We’re almost two years into our Looker journey at Automattic, and it’s been quite a ride!

We’re at the point now where we’ve started to zoom out a bit, to spend some time working ON our Looker instance rather than just solely working IN our Looker instance. One question I’d love to crowdsource a bit is how to think about Model files:

  • How do you decide what goes in one versus another?

  • Do you create models per data source? Per business unit? Some other bucket?

  • How do you know when you ought to be creating a new model?

I’d especially love to hear from folks at Warby Parker ( @Ryan_Tuck I believe?) and Weight Watchers ( @Carl_Anderson right?) on this topic

3 replies

Userlevel 3

@Simon_Ouderkirk I’m not sure I have a great answer here. “It depends” and it is far more a business decision than a technical decision.

A model around a single data source makes sense only if that source is fully self-contained—all reasonable questions can be answered in those data alone—but typically that is not the case. you want to join the dots to many other sources across a user ID, product ID or some other entity.
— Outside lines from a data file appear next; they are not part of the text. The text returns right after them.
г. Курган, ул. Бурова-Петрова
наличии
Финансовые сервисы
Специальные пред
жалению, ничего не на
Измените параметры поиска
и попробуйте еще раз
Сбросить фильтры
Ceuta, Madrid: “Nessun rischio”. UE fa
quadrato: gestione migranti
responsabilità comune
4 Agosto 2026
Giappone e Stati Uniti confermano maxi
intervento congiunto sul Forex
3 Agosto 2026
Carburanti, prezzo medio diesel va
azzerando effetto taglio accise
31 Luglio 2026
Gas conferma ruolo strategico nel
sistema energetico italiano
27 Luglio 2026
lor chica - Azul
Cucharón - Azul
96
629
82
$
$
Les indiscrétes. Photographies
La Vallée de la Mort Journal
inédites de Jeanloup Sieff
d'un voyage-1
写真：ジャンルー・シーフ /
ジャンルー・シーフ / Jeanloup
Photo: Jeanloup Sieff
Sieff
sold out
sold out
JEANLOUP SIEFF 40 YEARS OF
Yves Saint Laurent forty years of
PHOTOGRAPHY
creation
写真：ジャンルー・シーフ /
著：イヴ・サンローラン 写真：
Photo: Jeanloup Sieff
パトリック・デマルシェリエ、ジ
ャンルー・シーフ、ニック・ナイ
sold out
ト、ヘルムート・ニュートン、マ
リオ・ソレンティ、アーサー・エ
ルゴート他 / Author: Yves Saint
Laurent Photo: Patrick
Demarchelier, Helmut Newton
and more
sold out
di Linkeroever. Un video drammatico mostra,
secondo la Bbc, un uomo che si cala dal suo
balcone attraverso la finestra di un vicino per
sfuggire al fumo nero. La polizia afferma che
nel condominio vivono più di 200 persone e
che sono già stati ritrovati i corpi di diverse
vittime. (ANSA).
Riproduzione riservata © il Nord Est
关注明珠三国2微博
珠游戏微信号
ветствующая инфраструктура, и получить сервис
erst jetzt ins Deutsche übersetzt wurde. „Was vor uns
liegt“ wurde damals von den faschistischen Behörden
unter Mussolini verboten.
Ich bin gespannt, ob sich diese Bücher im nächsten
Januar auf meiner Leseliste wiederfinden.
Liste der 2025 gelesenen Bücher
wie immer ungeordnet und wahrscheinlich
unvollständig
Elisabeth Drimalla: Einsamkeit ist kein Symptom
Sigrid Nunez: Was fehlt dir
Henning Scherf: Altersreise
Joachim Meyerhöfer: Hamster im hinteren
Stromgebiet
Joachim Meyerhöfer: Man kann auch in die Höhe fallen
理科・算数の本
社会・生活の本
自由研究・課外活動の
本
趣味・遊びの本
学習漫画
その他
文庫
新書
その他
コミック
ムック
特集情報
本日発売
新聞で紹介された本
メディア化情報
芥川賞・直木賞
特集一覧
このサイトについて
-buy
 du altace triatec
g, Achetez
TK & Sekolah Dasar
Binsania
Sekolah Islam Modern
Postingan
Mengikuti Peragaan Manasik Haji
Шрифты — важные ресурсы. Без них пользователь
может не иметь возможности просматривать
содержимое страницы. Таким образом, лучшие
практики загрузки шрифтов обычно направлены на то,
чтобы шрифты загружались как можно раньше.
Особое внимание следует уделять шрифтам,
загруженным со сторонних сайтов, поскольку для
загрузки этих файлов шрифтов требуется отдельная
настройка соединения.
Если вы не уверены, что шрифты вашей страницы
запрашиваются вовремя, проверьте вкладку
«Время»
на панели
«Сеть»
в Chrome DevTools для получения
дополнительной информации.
It might make more sense to have a model around a business domain. For instance, we have one around data quality that pulls in a lot of other sources and metrics, another that covers our code data warehouse.
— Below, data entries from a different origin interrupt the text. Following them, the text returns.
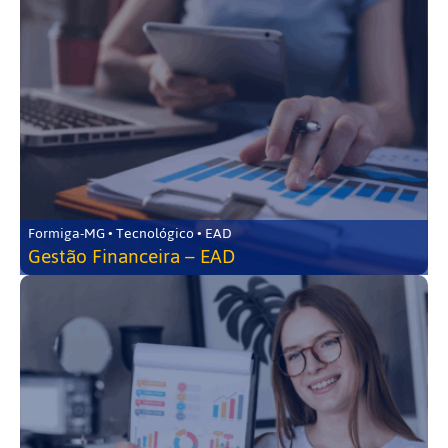
Formiga-MG • Tecnológico • EAD
Gestão Financeira – EAD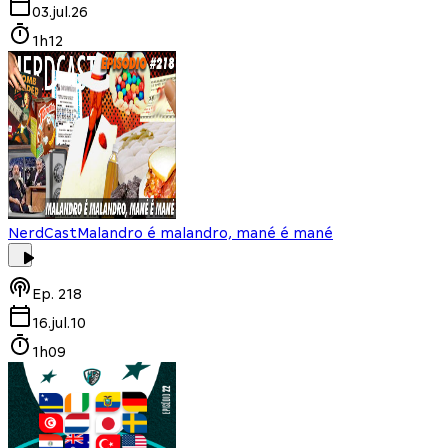
03.jul.26
1h12
NerdCast
Malandro é malandro, mané é mané
Ep.
218
16.jul.10
1h09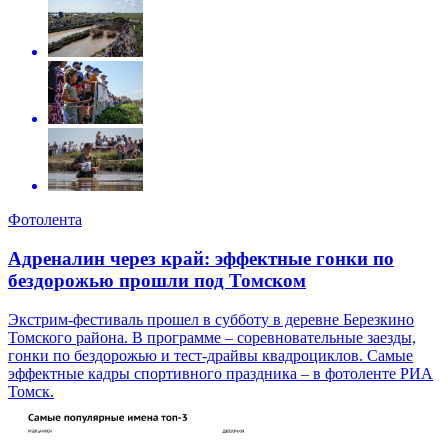
Фотолента
Адреналин через край: эффектные гонки по
бездорожью прошли под Томском
Экстрим-фестиваль прошел в субботу в деревне Березкино
Томского района. В программе – соревновательные заезды,
гонки по бездорожью и тест-драйвы квадроциклов. Самые
эффектные кадры спортивного праздника – в фотоленте РИА
Томск.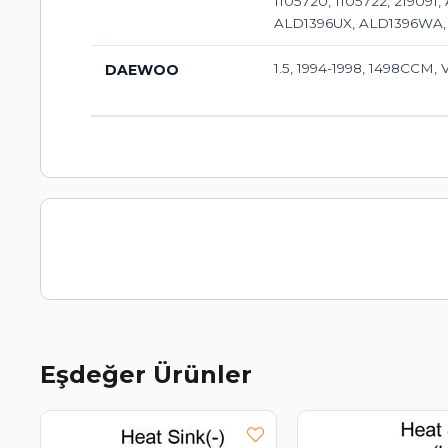
1105720, 1105722, 2190
ALD1396UX, ALD1396WA
1.5, 1994-1998, 1498CCM, 
DAEWOO
Eşdeğer Ürünler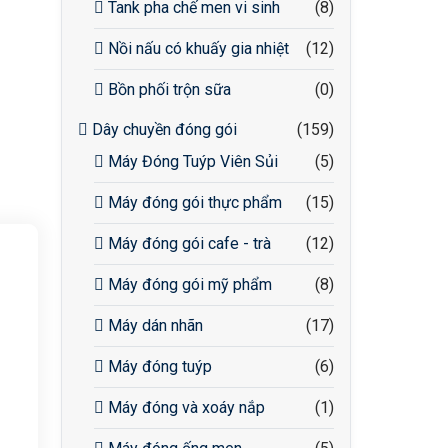
Tank pha chế men vi sinh
(8)
Nồi nấu có khuấy gia nhiệt
(12)
Bồn phối trộn sữa
(0)
Dây chuyền đóng gói
(159)
Máy Đóng Tuýp Viên Sủi
(5)
Máy đóng gói thực phẩm
(15)
Máy đóng gói cafe - trà
(12)
Máy đóng gói mỹ phẩm
(8)
Máy dán nhãn
(17)
Máy đóng tuýp
(6)
Máy đóng và xoáy nắp
(1)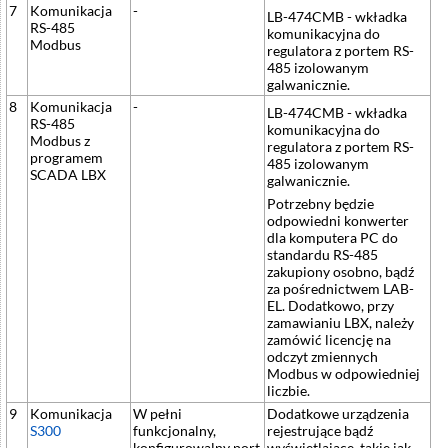
7
Komunikacja
-
LB-474CMB - wkładka
RS-485
komunikacyjna do
Modbus
regulatora z portem RS-
485 izolowanym
galwanicznie.
8
Komunikacja
-
LB-474CMB - wkładka
RS-485
komunikacyjna do
Modbus z
regulatora z portem RS-
programem
485 izolowanym
SCADA LBX
galwanicznie.
Potrzebny będzie
odpowiedni konwerter
dla komputera PC do
standardu RS-485
zakupiony osobno, bądź
za pośrednictwem LAB-
EL. Dodatkowo, przy
zamawianiu LBX, należy
zamówić licencję na
odczyt zmiennych
Modbus w odpowiedniej
liczbie.
9
Komunikacja
W pełni
Dodatkowe urządzenia
S300
funkcjonalny,
rejestrujące bądź
konfigurowalny port
wyświetlające, takie jak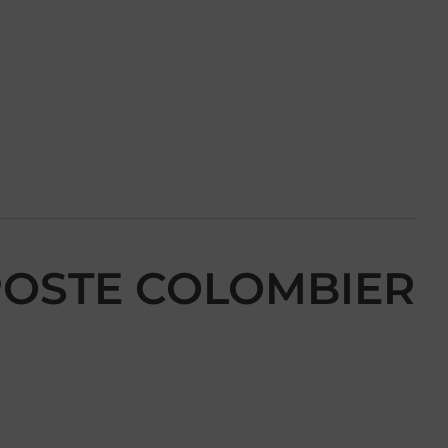
 POSTE COLOMBIER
However, we also have some models that meet particular team’s needs because they need access to data that is normally locked off for normal analytics. An example is finance who can access actual dollar amounts on certain tables that are masked to others.

Userlevel 7

There are some things you cannot get away from and those are that a model can only have 1 connection and you cannot set permissions on explores, only the whole model.
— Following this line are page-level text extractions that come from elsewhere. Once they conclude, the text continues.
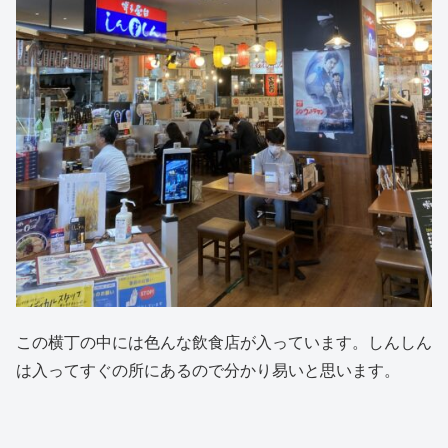
この横丁の中には色んな飲食店が入っています。しんしん
は入ってすぐの所にあるので分かり易いと思います。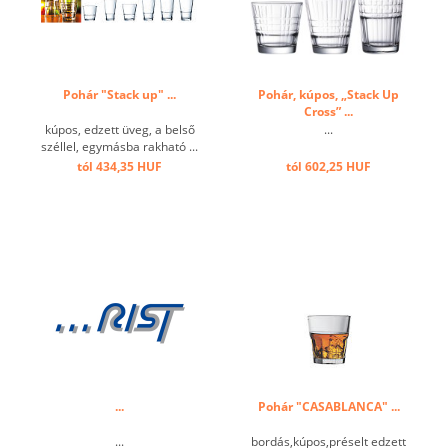
Pohár "Stack up" ...
Pohár, kúpos, „Stack Up
Cross” ...
kúpos, edzett üveg, a belső
...
széllel, egymásba rakható ...
tól 434,35 HUF
tól 602,25 HUF
...
Pohár "CASABLANCA" ...
...
bordás,kúpos,préselt edzett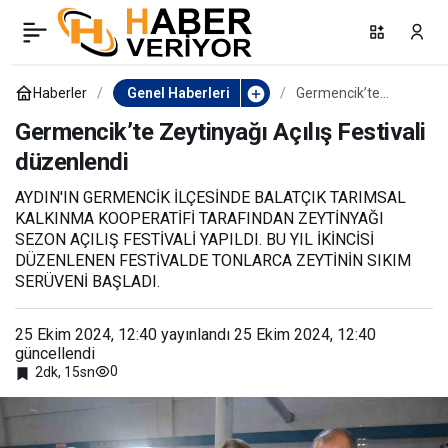
Kıyı Ege Belediyeler Birliği
0
Paylaş
terör saldırısını kınadı
Haberler
Genel Haberleri
Germencik’te
Zeytinyağı Açılış
Festivali düzenlendi
Germencik’te Zeytinyağı Açılış Festivali
düzenlendi
AYDIN'IN GERMENCİK İLÇESİNDE BALATÇIK TARIMSAL
KALKINMA KOOPERATİFİ TARAFINDAN ZEYTİNYAĞI
SEZON AÇILIŞ FESTİVALİ YAPILDI. BU YIL İKİNCİSİ
DÜZENLENEN FESTİVALDE TONLARCA ZEYTİNİN SIKIM
SERÜVENİ BAŞLADI.
25 Ekim 2024, 12:40
yayınlandı
25 Ekim 2024, 12:40
güncellendi
0
2dk, 15sn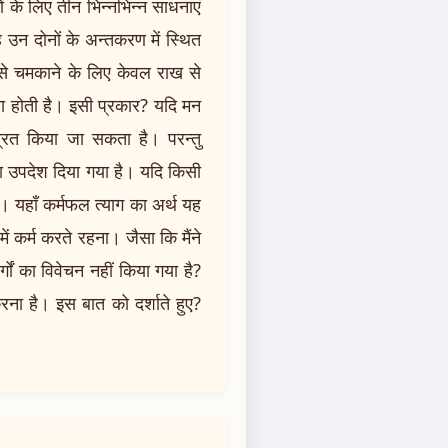
ं के लिए तीन भिन्नभिन्न साधनाएं
वह उन दोनों के अन्तकरण में स्थित
से चमकाने के लिए केवल राख से
ता होती है। इसी प्रकार? यदि मन
्त्रित किया जा सकता है। परन्तु
ा उपदेश दिया गया है। यदि किसी
। यहाँ कर्मफल त्याग का अर्थ यह
ें कर्म करते रहना। जैसा कि मैंने
गों का विवेचन नहीं किया गया है?
रना है। इस बात को दर्शाते हुए?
We have very few centralised projects and so users or teams own their own projects and models, we mention how and when to use new models but we would rather people build and then we assist cleaning up/tuning after. What we usually say is:

Keep the number model files to a minimum.

  • Why: Cut down on administration of permissions and having many potentially unneeded files in a project.

  • How: A model file has a 1-to-1 relationship with a connection and a 1-to-many relationship with explores. Make generic model files for each connection but have many explores in each model file.

  • Exceptions: Sometimes you may wish to disregard this as you may want to split the explores logically into different files.

Userlevel 3

Yeah, generally agreed with the previous replies.

I’d generally err on the side of a model containing a set of explorations related to some business domain. You can define the Model Set that any given Role can access, so if your Looker Roles map closely to actual business roles, that is a somewhat intuitive mapping.

Keep in mind that finer-grain access control at the row/field level can/should be implemented (as far as I can tell) using access_grant and access_filter instead of model-based rules, but they’re a decent first pass at defining what data generally an individual should need to work with.